Work instructions: The records that follow should be copied out exactly, pictures excluded.

(Itemized modification records)
□ □ □ □ □ □ □
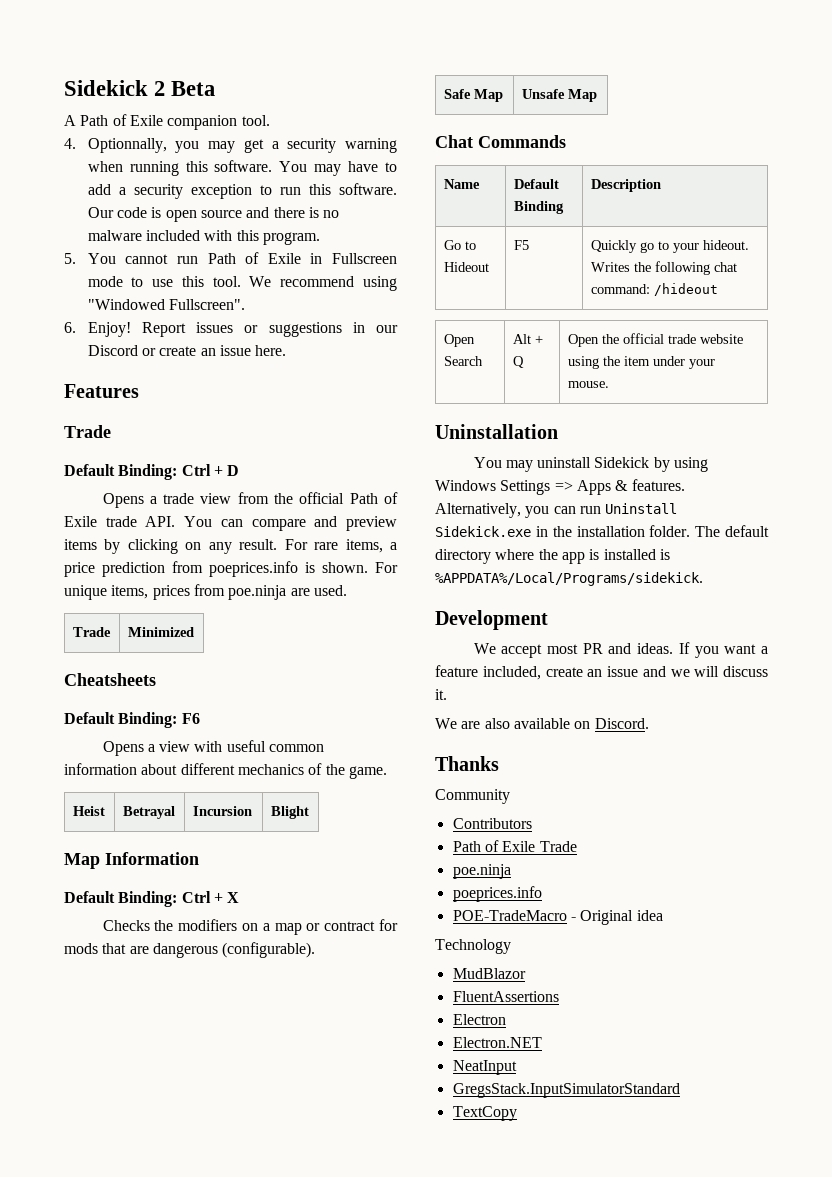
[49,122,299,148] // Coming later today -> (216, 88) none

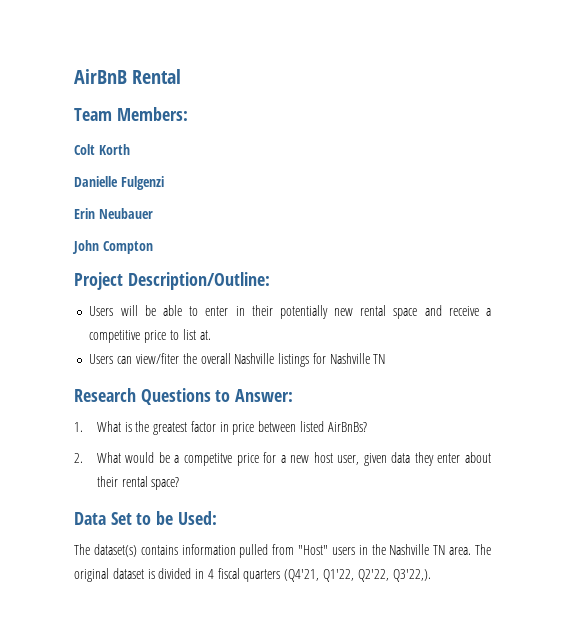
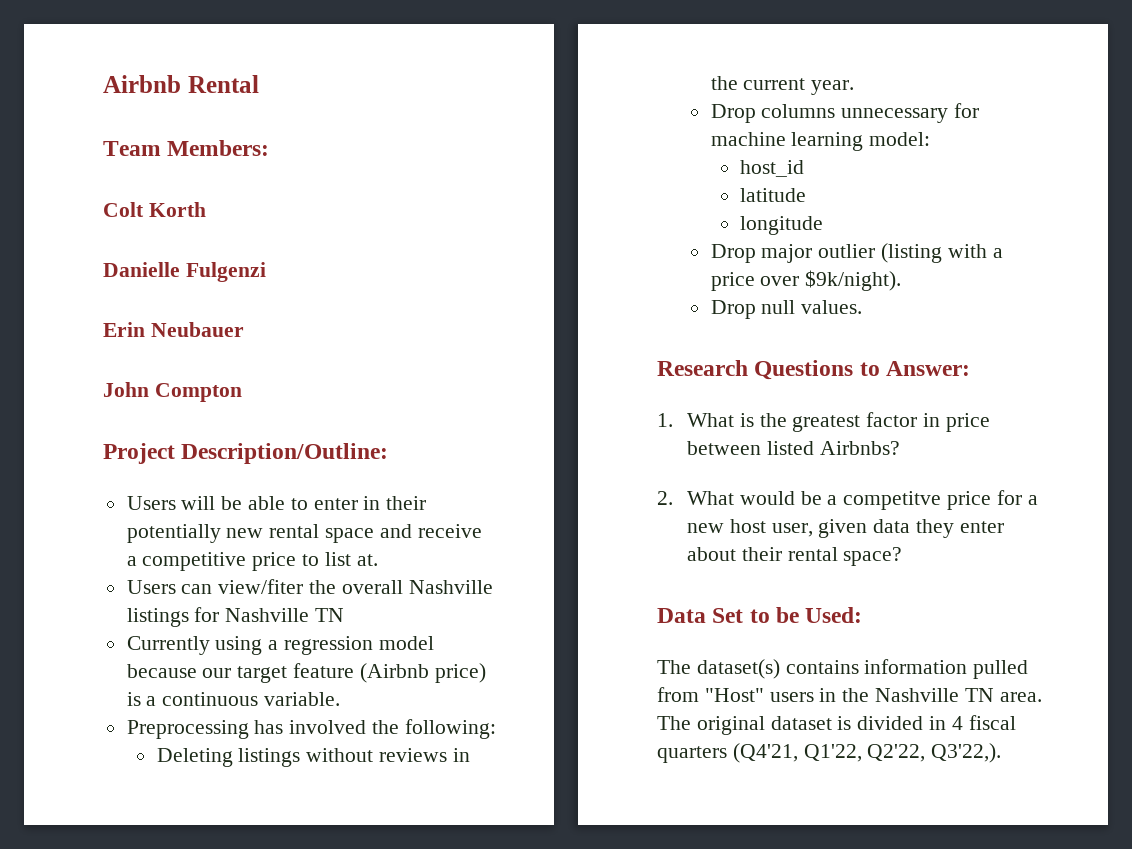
[74,69,127,84] AirBnB -> [103,75,181,93] Airbnb
(386, 359) none -> [126,636,434,655] [126,663,486,683] [126,692,341,706] [126,719,496,739] [156,748,470,767] [710,76,855,95] [710,103,979,123] [710,132,931,151] [740,160,805,177] [740,188,807,202] [740,216,824,235] [710,243,1003,263] [710,270,902,291] [710,300,863,319] // Currently using a regression model because our target feature (Airbnb price) is a continuous variable. // Preprocessing has involved the following: // Deleting listings without reviews in the current year. // Drop columns unnecessary for machine learning model: // host_id // latitude // longitude // Drop major outlier (listing with a price over $9k/night). // Drop null values.
[327,422,367,432] AirBnBs? -> [819,441,900,455] Airbnbs?

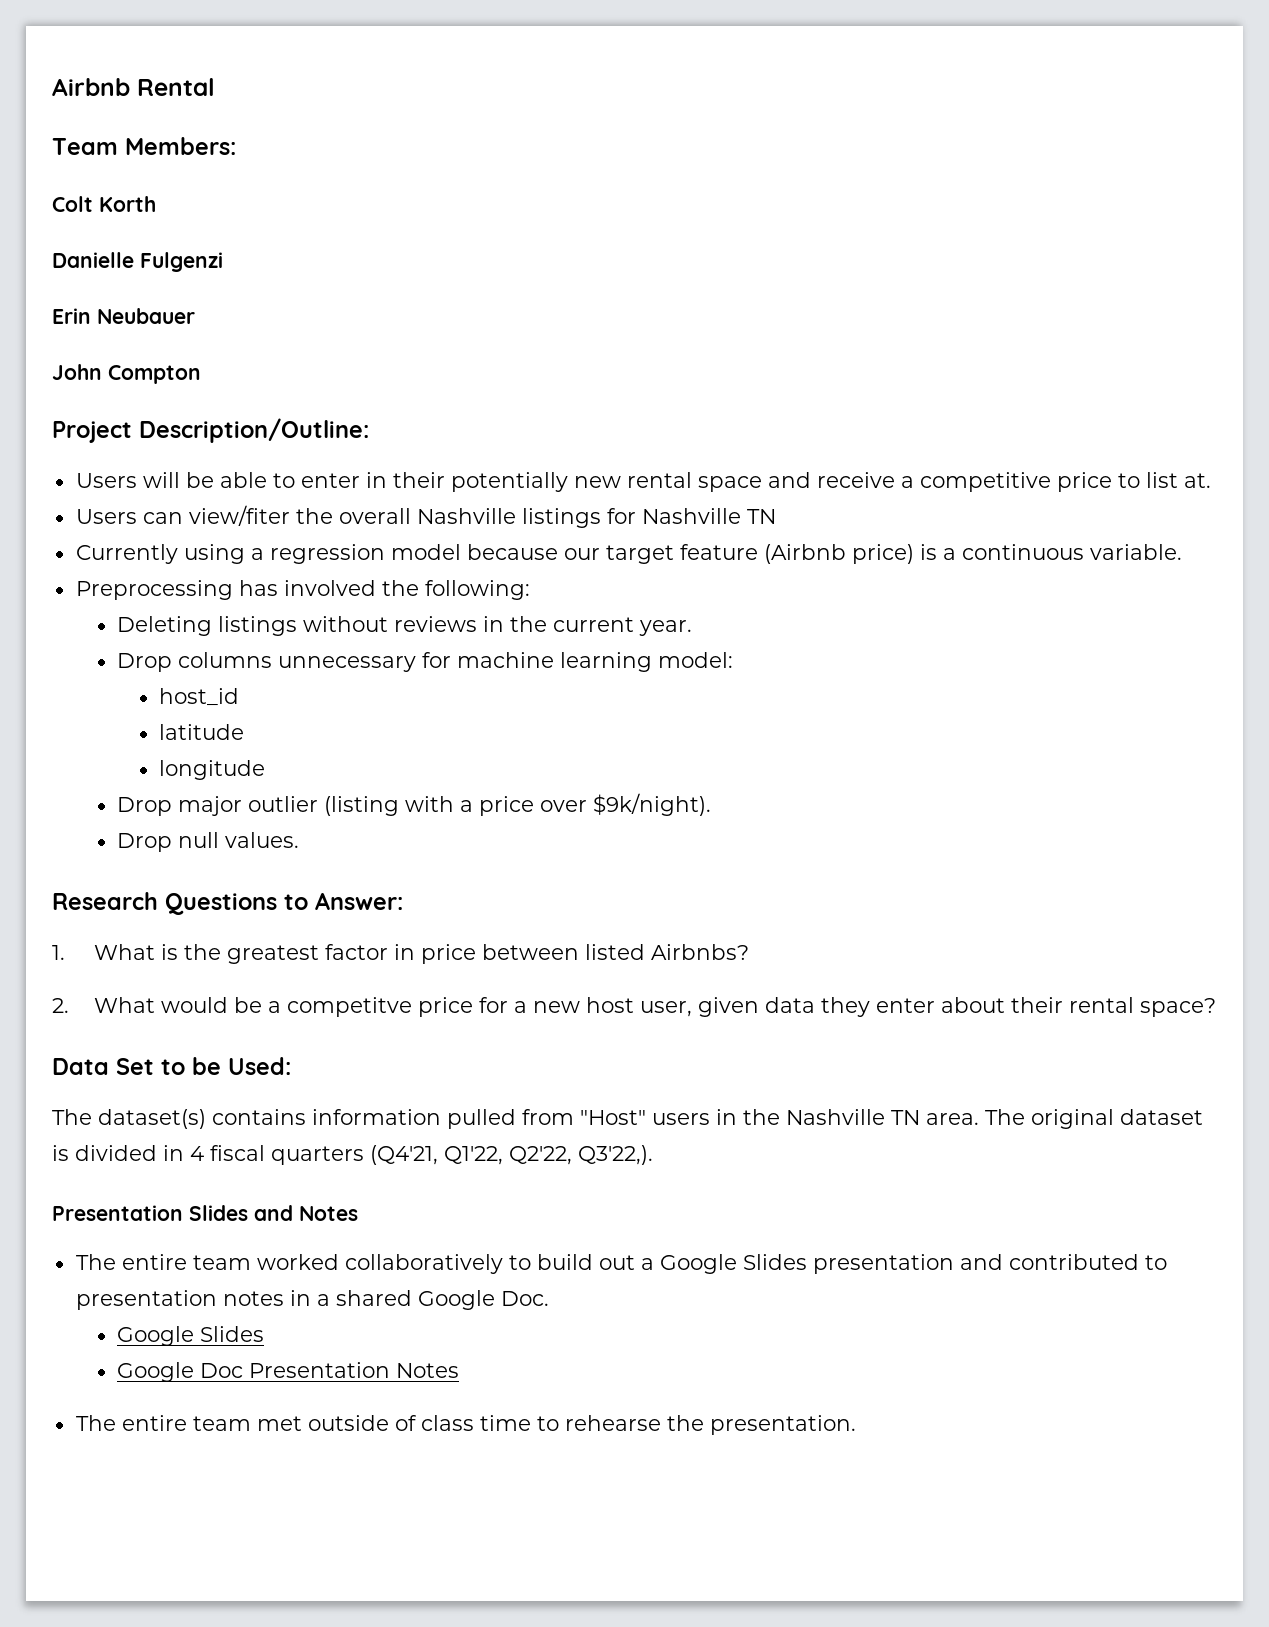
(1002, 753) none -> [52,1205,358,1221] [75,1254,1167,1274] [75,1290,549,1310] [117,1326,265,1346] [117,1362,460,1382] [75,1415,856,1435] // Presentation Slides and Notes // The entire team worked collaboratively to build out a Google Slides presentation and contributed to presentation notes in a shared Google Doc. // Google Slides // Google Doc Presentation Notes // The entire team met outside of class time to rehearse the presentation.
□ □ □ □ □ □ □
Solution to the problem:
[49,122,299,148] // Coming later today -> (216, 88) none

[74,69,127,84] AirBnB -> [103,75,181,93] Airbnb
(386, 359) none -> [126,636,434,655] [126,663,486,683] [126,692,341,706] [126,719,496,739] [156,748,470,767] [710,76,855,95] [710,103,979,123] [710,132,931,151] [740,160,805,177] [740,188,807,202] [740,216,824,235] [710,243,1003,263] [710,270,902,291] [710,300,863,319] // Currently using a regression model because our target feature (Airbnb price) is a continuous variable. // Preprocessing has involved the following: // Deleting listings without reviews in the current year. // Drop columns unnecessary for machine learning model: // host_id // latitude // longitude // Drop major outlier (listing with a price over $9k/night). // Drop null values.
[327,422,367,432] AirBnBs? -> [819,441,900,455] Airbnbs?

(1002, 753) none -> [52,1205,358,1221] [75,1254,1167,1274] [75,1290,549,1310] [117,1326,265,1346] [117,1362,460,1382] [75,1415,856,1435] // Presentation Slides and Notes // The entire team worked collaboratively to build out a Google Slides presentation and contributed to presentation notes in a shared Google Doc. // Google Slides // Google Doc Presentation Notes // The entire team met outside of class time to rehearse the presentation.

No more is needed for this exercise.